Is there ever been a time when there was a greater need for ‘this tender counterpart of power, justice and creative dynamism’ to be reimagined and lived? The masculine sense of imposed power and right dominate resulting in unjust systems, cruelty and unending war. It is sad that this sense of feminine is often missing, not just in the males who are in power, but by females who take on the masculine traits that lead to momentary success.
 
Wisdom as the feminine principle is not gender specific. Women have no more of it than men for God evenly distributes it to all. It is to be found in all of creation and is experienced by those who, like Mary and Jesus, are in touch with God at their centre, poor and empty of the ego self, present to the poor and the marginalised and uninhibited by culture, tradition and entitlement.
 

Proverbs 1:20-23, which we read today starts: 20Wisdom cries out in the street; in the squares she raises her voice. 21At the busiest corner she cries out; at the entrance of the city gates she speaks:” and no-one is listening. It is time we started. Amen

Thursday, 26 November 2009

School Chaplaincy

Maralyn Parker in the Telegraph (261109) raise some valid issues regarding chaplaincy in public schools and the funding of such by the taxpayer.

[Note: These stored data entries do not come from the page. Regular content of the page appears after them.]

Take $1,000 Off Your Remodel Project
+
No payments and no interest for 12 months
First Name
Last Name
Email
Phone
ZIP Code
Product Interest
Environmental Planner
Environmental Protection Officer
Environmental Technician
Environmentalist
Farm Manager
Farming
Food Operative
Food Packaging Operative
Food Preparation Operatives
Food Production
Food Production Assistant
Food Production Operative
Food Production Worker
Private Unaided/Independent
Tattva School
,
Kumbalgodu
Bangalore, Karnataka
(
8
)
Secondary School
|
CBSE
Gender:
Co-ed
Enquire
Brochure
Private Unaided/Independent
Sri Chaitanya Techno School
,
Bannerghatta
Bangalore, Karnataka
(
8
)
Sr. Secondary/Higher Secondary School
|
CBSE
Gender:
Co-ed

See Mrarlyn's comments at:
http://blogs.news.com.au/dailytelegraph/maralynparker/index.php/dailytelegraph/comments/public_schools_do_not_need_christian_chaplains/

Here is what I had to say in response in my email to her:

Maralyn

Thanks for charging up the debate. Looking at this thread and reading your comments I am aware that we view the world through our own biases and bring that too any debate particularly on issues such as religion.

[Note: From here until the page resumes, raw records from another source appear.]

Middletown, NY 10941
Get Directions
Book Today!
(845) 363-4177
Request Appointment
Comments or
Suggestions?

As someone who has worked with young people for 30 years, and for much of that time in very difficult public schools, I suggest that a range of options are required if we are to safely navigate our children into adulthood. What we don’t need are zealots at play in the education system, and by zealots I mean those of all philosophical biases (including religion) who deem that there is only one solution to the situation at hand. There is not and to believe so is dangerous.

I have worked with chaplains, social workers, counsellors and youth workers who have been balanced, accepting and effective and I have worked with some in all those roles who were, to put it mildly, simply pushing their own particular biased ideologies.

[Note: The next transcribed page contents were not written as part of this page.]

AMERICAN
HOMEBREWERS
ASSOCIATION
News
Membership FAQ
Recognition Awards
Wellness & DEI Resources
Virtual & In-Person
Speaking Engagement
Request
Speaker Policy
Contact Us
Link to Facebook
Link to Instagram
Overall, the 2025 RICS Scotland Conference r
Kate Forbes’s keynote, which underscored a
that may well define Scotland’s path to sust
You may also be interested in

I myself am a Christian but that does not limit me in whom I work with, whom I accept or how I work with others. As a Christian I am committed to life affirming acceptance of all regardless of gender, sexuality, ethnicity and social status. I am not into proselytising. When I worked in schools (not as a paid chaplain by any organisation or government funding – voluntarily), I worked with one express purpose, to help young people to grow and become the person they discovered themselves to be. Not who I or any ideology or faith deemed them to be.

I also know that many chaplains have little or no education qualifications, but I also know many who do. I, for example, am completing my Masters this year and I would be advocating that all who work with young people have qualifications and extensive life experience to support through practice what they have learnt through study.

Philosophically I would not accept this grant money to work as a chaplain in a public school or for a chaplaincy organisation because both limit me to a set of outcomes which are not always in the best interest of the children, their parents, the staff and the schools. I have always negotiated my own arrangements with public schools through heads of school, staff rooms and P&C’s, and always to a positive outcome for all.

My negative comment to your comments is that you may be guilty of generalisation in terms of Christian chaplains and, perhaps, a blind spot to the biases of other disciplines, but as I said early, we all view the world through our biases.

So my comment is, if school chaplaincy in public schools is undertaken by people for the purpose of enhancing the life experience of others without a proselytising agenda, then it can add to the life of the school. But if it, and the other disciplines in the school are skewed by ulterior motives, then there is some danger afoot.